This week, the Academy Museum of Motion Pictures sent out a Timeline featuring many “firsts:” among them citing Midnight Cowboy (1969), the first X-rated film to win Best Picture. With Glenn Frankel’s new book, Shooting Midnight Cowboy: Art, Sex, Loneliness, Liberation, and the Making of a Dark Classic, much has been written clarifying that X-rating: “Few had high expectations that an X-rated movie about an aspiring male prostitute made in New York . . . would do well in the Hollywood-centric Oscars.”
But a more unusual circumstance for the film’s Oscar success was that it won with almost no campaign to shepherd it along with Academy voters—certainly, as Frankel notes, it had “no money for the lavish events that Universal and 20th Century Fox” hosted for Anne of a Thousand Days and Hello Dolly, the kind of thing that in recent years Peggy Siegal did so well, hired by the studios to host luncheons that featured filmmakers and actors in high-minded conversation about making art.
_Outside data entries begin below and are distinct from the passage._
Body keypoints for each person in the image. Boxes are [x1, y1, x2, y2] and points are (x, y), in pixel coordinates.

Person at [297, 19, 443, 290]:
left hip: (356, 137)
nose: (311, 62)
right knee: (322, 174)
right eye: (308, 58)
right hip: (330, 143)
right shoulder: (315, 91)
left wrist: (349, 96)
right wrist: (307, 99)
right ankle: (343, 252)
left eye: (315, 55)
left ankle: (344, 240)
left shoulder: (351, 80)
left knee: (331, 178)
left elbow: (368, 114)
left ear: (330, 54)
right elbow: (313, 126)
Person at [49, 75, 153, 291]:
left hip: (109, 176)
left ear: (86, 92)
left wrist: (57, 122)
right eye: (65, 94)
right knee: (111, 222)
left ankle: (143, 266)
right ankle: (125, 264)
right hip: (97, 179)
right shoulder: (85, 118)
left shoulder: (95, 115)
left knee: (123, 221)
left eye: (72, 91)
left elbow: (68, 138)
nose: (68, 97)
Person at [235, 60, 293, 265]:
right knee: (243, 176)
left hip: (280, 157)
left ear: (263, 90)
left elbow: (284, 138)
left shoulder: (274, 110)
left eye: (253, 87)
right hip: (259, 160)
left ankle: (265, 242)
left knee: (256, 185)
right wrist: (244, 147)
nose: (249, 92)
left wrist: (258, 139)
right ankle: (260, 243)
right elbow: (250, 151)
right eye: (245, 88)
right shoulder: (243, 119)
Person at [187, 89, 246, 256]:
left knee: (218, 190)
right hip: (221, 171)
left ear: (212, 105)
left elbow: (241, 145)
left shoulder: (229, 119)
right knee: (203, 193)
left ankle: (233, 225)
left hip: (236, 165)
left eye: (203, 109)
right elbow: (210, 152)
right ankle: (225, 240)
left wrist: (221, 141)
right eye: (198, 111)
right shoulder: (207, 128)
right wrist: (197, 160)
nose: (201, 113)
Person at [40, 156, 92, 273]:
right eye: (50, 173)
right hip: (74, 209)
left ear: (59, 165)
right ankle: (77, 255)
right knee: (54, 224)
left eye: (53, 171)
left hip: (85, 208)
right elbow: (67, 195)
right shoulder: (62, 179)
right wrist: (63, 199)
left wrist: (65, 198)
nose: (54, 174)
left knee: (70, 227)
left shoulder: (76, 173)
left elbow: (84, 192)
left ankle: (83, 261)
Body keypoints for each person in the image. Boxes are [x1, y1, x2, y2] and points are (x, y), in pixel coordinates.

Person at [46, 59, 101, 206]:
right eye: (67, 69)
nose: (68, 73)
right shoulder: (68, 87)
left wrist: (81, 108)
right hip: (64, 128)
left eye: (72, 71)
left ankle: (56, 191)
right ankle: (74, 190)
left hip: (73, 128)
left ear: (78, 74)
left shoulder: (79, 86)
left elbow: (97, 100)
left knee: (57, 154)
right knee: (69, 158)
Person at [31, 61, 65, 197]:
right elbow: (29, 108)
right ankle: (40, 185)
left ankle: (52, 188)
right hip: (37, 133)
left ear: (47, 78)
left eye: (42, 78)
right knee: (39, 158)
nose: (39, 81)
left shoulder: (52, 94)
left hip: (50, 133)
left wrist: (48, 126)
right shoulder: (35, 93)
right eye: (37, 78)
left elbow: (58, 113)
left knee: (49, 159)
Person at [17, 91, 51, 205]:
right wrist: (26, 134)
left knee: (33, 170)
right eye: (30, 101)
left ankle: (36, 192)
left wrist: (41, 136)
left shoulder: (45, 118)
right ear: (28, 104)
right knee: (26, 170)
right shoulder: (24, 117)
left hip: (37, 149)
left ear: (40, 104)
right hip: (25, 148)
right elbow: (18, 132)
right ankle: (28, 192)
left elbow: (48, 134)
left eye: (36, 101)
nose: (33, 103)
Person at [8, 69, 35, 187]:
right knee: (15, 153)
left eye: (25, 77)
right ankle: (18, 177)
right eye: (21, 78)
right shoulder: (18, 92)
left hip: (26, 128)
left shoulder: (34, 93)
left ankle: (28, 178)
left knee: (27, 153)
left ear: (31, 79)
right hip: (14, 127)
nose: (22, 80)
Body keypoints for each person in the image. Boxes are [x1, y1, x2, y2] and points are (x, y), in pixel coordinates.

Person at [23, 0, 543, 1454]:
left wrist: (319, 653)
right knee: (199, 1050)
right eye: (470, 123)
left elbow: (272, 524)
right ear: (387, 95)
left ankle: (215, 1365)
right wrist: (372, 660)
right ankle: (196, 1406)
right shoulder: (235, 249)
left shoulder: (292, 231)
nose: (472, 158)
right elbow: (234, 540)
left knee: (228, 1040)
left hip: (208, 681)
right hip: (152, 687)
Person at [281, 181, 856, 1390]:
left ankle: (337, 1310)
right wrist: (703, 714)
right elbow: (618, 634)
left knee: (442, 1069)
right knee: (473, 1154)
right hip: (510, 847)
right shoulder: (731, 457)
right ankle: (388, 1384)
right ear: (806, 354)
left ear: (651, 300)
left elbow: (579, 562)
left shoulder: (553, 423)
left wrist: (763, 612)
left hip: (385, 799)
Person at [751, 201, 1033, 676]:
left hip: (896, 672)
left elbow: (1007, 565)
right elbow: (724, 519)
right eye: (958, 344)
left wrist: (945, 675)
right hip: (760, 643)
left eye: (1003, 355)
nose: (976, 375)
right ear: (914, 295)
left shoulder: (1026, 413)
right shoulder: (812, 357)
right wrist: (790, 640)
Instead, the Midnight Cowboy producers made sepia-toned stills, using different ones for each ad. Frankel quotes Gabe Sumner at United Artists, “It was a terrific movie. We didn’t need anyone to stand up and give a speech. We knew what we had.”
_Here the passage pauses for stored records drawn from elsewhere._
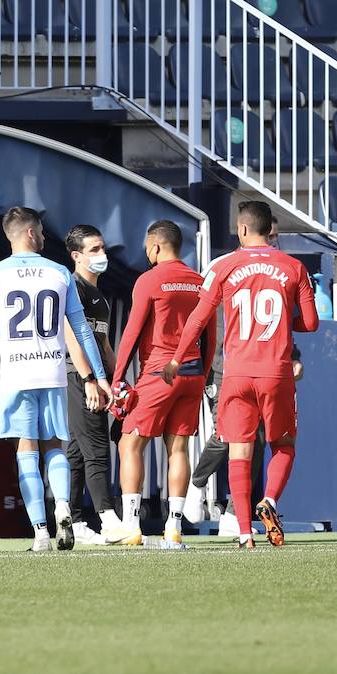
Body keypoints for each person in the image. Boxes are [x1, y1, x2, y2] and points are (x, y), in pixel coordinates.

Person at [166, 201, 318, 549]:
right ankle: (271, 501)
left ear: (242, 229)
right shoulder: (294, 267)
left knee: (238, 450)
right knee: (283, 445)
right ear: (271, 230)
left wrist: (177, 360)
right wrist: (283, 326)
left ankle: (245, 534)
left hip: (235, 373)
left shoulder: (223, 267)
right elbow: (310, 323)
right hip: (275, 372)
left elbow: (197, 320)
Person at [0, 207, 108, 552]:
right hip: (53, 372)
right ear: (29, 233)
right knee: (54, 445)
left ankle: (41, 531)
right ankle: (64, 508)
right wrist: (98, 376)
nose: (43, 236)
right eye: (40, 231)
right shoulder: (59, 272)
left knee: (25, 449)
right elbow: (82, 330)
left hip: (16, 374)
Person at [107, 219, 214, 549]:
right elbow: (211, 337)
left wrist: (117, 378)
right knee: (178, 449)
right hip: (192, 374)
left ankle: (132, 525)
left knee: (130, 444)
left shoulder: (149, 280)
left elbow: (132, 332)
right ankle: (173, 528)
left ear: (155, 246)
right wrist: (203, 374)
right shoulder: (200, 282)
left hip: (157, 373)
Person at [61, 224, 121, 546]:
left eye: (103, 249)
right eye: (94, 250)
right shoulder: (73, 287)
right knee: (97, 447)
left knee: (77, 452)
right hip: (77, 375)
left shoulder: (100, 296)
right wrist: (89, 380)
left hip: (96, 377)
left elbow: (104, 343)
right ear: (76, 256)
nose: (102, 255)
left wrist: (119, 379)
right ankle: (109, 520)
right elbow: (73, 339)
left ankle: (74, 520)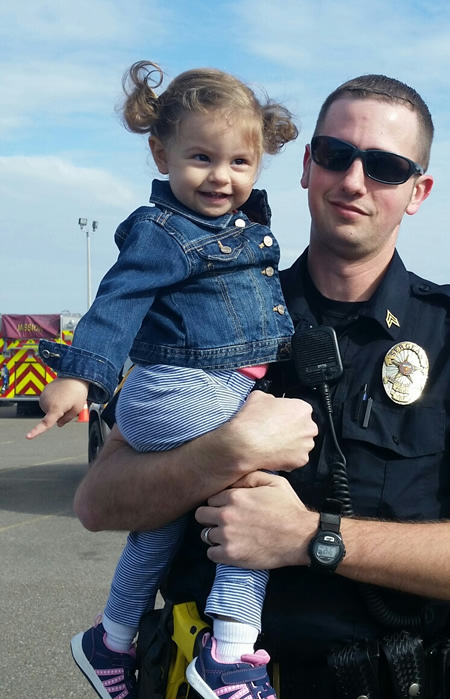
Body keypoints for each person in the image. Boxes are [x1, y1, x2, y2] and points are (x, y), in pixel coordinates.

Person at [74, 74, 450, 698]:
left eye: (387, 166)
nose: (355, 181)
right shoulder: (209, 315)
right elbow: (99, 501)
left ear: (419, 191)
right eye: (337, 155)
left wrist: (314, 538)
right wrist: (226, 452)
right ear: (307, 166)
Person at [28, 60, 299, 699]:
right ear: (161, 152)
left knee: (161, 523)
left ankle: (111, 639)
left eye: (240, 162)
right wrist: (81, 380)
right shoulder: (164, 230)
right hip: (186, 389)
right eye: (201, 157)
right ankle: (229, 653)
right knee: (255, 489)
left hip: (183, 391)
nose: (221, 177)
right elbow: (118, 300)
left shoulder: (237, 229)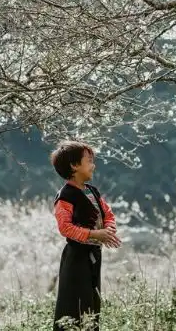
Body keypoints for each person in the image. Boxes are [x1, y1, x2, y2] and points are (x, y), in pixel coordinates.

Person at [50, 141, 122, 331]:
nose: (93, 165)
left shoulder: (92, 191)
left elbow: (108, 213)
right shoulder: (65, 196)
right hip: (76, 257)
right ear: (74, 166)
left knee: (92, 304)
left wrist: (108, 229)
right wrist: (95, 234)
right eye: (89, 161)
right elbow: (65, 228)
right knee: (74, 305)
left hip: (94, 255)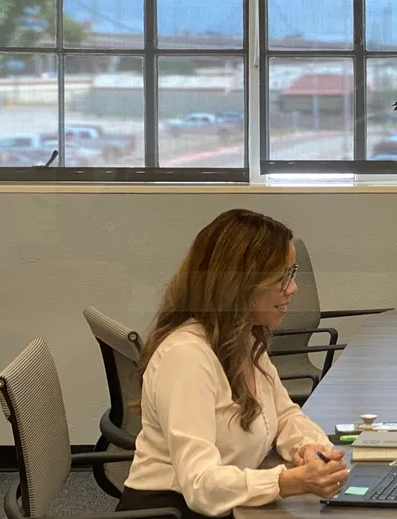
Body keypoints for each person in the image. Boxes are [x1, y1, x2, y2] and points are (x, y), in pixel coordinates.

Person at [116, 209, 350, 519]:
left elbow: (283, 415)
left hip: (223, 508)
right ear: (241, 284)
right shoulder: (186, 357)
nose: (292, 288)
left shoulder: (243, 341)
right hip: (172, 510)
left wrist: (309, 448)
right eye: (282, 277)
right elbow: (200, 484)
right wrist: (286, 482)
Director John Schlesinger, shooting Sunday Bloody Sunday in London, did not attend the ceremony, and as Frankel notes, his win for Best Director was the biggest surprise of the evening. Jon Voigt picked up the award for Schlesinger, and speaking on behalf of the director thanked writer James Leo Herlihy for his novel. Waldo Salt won Best Screenplay for his adaptation.
Sylvia Miles, famously nominated for Best Supporting Actress for just a few memorable minutes of screen time as Cass, delicately out-hustling hustler Joe Buck out of $20 “cab fare” after sex, lost to Goldie Hawn in Cactus Flower. Miles used to say, she was nominated over other women in Midnight Cowboy—namely Brenda Vaccaro, because Brenda wouldn’t be naked onscreen. Glenn Frankel, interviewing costume designer Ann Roth, tells the story that she found a way to “dress” Vaccaro, in a fur, suggesting the nudity underneath. In any case, for Miles, demure Vaccaro missed the mark.
Midnight Cowboy won three out of seven.